We explore the design of a block-based editor that integrates with existing textual environments, using the example of the Squeak/Smalltalk development environment. Through a user study, we show that users felt generally comfortable with our editor’s edit interactions when compared to textual editing. We discuss the design's difficulties and opportunities we observed during our user study and our own use to help propose block-based editor designs that integrate well with text-based environments.

Toward Bridging the Tool Gap: Equipping Large Language Models with Tools to Answer Programmers’ Questions

Programmers ask complex questions in their search for solutions during software development. Along with traditional tools such as debuggers and profilers, state-of-the-art approaches like Babylonian Programming can help programmers answer those questions through interactive and visual feedback. Large language models (LLMs) and programming agents are part of programmers' toolboxes and are well-integrated into their development workflows. However, they are not yet helpful in considering questions involving run-time behavior.

In this paper, we first review the literature to identify concerns programmers face during development and highlight how humans usually address them. We then focus on questions about program behavior and propose integrating Babylonian-style programming techniques with LLMs to help answer related questions. Finally, we suggest four key properties that future LLM-based development tools should support: (1) LLM tool usage traceability for explainability, (2) resumability of development progress for handovers between human programmers and LLM-based programming agents, (3) context efficiency through selective data querying, and (4) multi-source synthesis for tool integration.
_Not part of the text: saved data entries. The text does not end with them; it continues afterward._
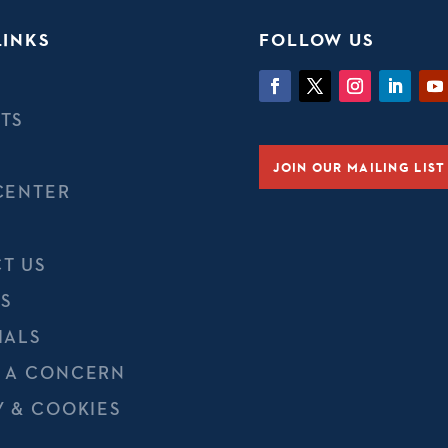
LINKS
FOLLOW US
TS
JOIN OUR MAILING LIST
CENTER
T US
S
IALS
 A CONCERN
Y & COOKIES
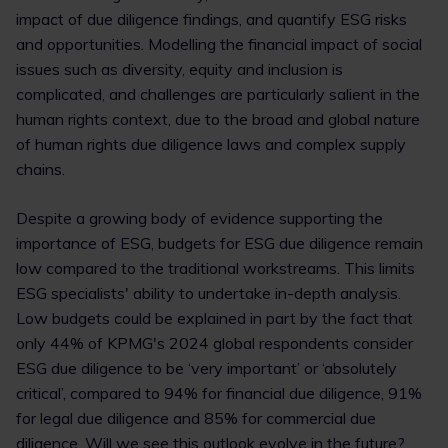
impact of due diligence findings, and quantify ESG risks
and opportunities. Modelling the financial impact of social
issues such as diversity, equity and inclusion is
complicated, and challenges are particularly salient in the
human rights context, due to the broad and global nature
of human rights due diligence laws and complex supply
chains.
Despite a growing body of evidence supporting the
importance of ESG, budgets for ESG due diligence remain
low compared to the traditional workstreams. This limits
ESG specialists' ability to undertake in-depth analysis.
Low budgets could be explained in part by the fact that
only 44% of KPMG's 2024 global respondents consider
ESG due diligence to be ‘very important’ or ‘absolutely
critical’, compared to 94% for financial due diligence, 91%
for legal due diligence and 85% for commercial due
diligence. Will we see this outlook evolve in the future?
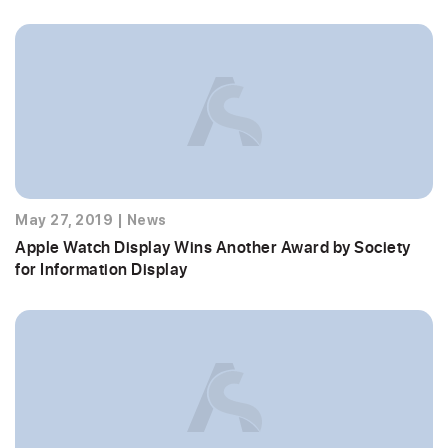
May 27, 2019
|
News
Apple Watch Display Wins Another Award by Society
for Information Display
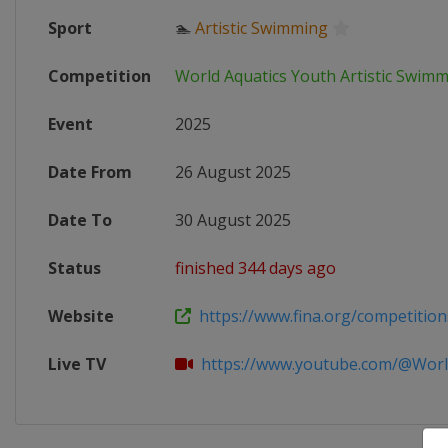
Sport
🏊
Artistic Swimming
Competition
World Aquatics Youth Artistic Swi
Event
2025
Date From
26 August 2025
Date To
30 August 2025
Status
finished 344 days ago
Website
https://www.fina.org/competitions
Live TV
https://www.youtube.com/@WorldA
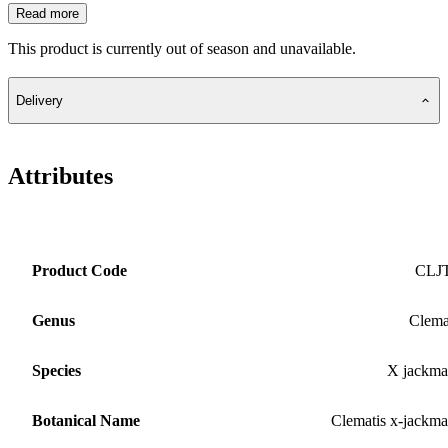
Read more
This product is currently out of season and unavailable.
Delivery
Attributes
Product Code
CLJ
Genus
Clema
Species
X jackma
Botanical Name
Clematis x-jackma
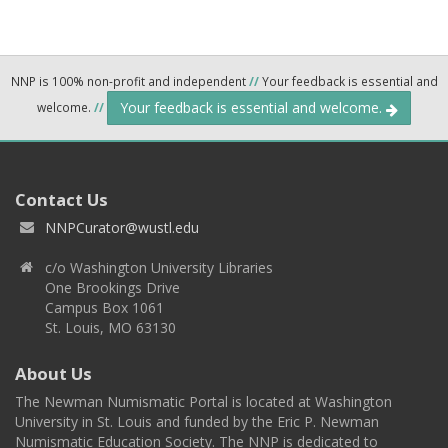
NNP is 100% non-profit and independent
//
Your feedback is essential and
Your feedback is essential and welcome.
welcome.
//
Contact Us
NNPCurator@wustl.edu
c/o Washington University Libraries
One Brookings Drive
Campus Box 1061
St. Louis, MO 63130
About Us
The Newman Numismatic Portal is located at Washington
University in St. Louis and funded by the Eric P. Newman
Numismatic Education Society. The NNP is dedicated to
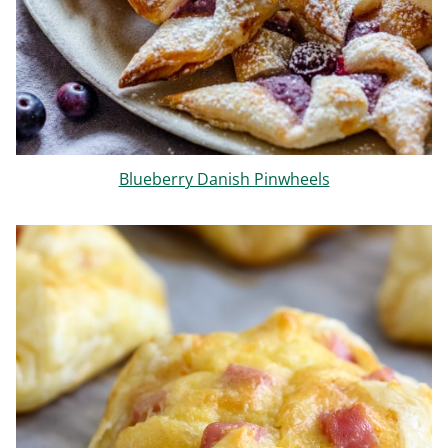
Blueberry Danish Pinwheels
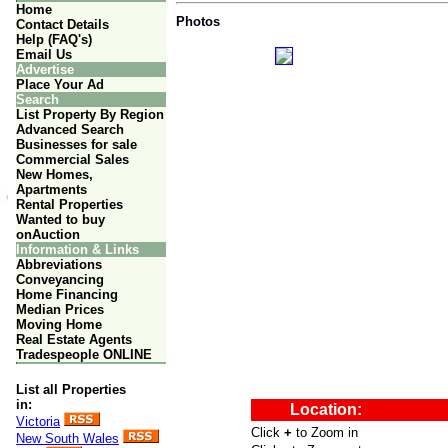
Home
Photos
Contact Details
Help (FAQ's)
Email Us
Advertise
Place Your Ad
Search
List Property By Region
Advanced Search
Businesses for sale
Commercial Sales
New Homes,
Apartments
Rental Properties
Wanted to buy
onAuction
Information & Links
Abbreviations
Conveyancing
Home Financing
Median Prices
Moving Home
Real Estate Agents
Tradespeople ONLINE
List all Properties
in:
Victoria
New South Wales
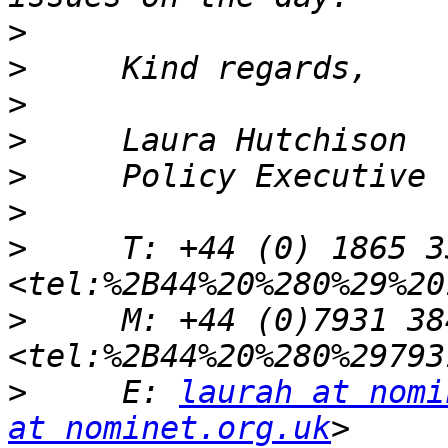
>
>
>
>
>
>
>
     T: +44 (0) 1865 3
>
     M: +44 (0)7931 384
>
     E: 
laurah at nomi
at nominet.org.uk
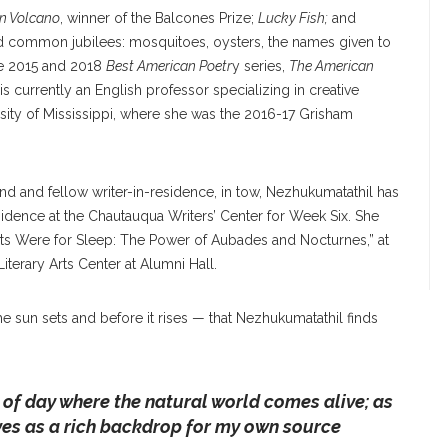
In Volcano
, winner of the Balcones Prize;
Lucky Fish;
and
and common jubilees: mosquitoes, oysters, the names given to
he 2015 and 2018
Best American Poetr
y series,
The American
is currently an English professor specializing in creative
ersity of Mississippi, where she was the 2016-17 Grisham
nd and fellow writer-in-residence, in tow, Nezhukumatathil has
sidence at the Chautauqua Writers’ Center for Week Six. She
hts Were for Sleep: The Power of Aubades and Nocturnes,” at
iterary Arts Center at Alumni Hall.
he sun sets and before it rises — that Nezhukumatathil finds
of day where the natural world comes alive; as
erves as a rich backdrop for my own source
TIDE: An Educational Live Programming Environment to Compose Graphics with PyTamaro

The PyTamaro approach to introductory programming equates composing a program to composing a graphic. Using the simple PyTamaro library for Python, beginner programmers compose function calls that produce primitive graphics, such as rectangle(20, 10, red), with function calls that combine graphics into composites, such as above(_, _). To ease students into programming, several school teachers have been using TamaroCards, a paper-based visual language that can express the subset of Python needed to compose simple graphics with PyTamaro. This paper introduces TIDE, the TamaroCards IDE, a web-based environment to complement the unplugged, paper-based TamaroCards. Given the constraints imposed by the Python programming language, the PyTamaro library, and the TamaroCards notation, the paper explores the design space for an interactive TamaroCards programming environment, describes a design that satisfies the pedagogical needs, and evaluates the implemented design using the Cognitive Dimensions framework.

The MNL: A Block-Based Functional Programming Language with Reactive Blocks

The complexity of functional programming languages can pose a challenge for learners. However, the use of block-based languages in learning programming can lower the barriers to the learning process. While many block languages have been created, they often lack essential features of functional languages and do not include the type inference.

This gap serves as motivation to develop a block-based functional programming language that provides visual information about three programming language conventions. The development process begins with designing text syntax, transforming it into blocks, drafting typing rules for visual languages, and building a new functional block language called Macaca Nigra Language.

Case studies of Macaca Nigra Language demonstrate that it effectively provides visual clues through shapes and colors regarding the three conventions of programming languages.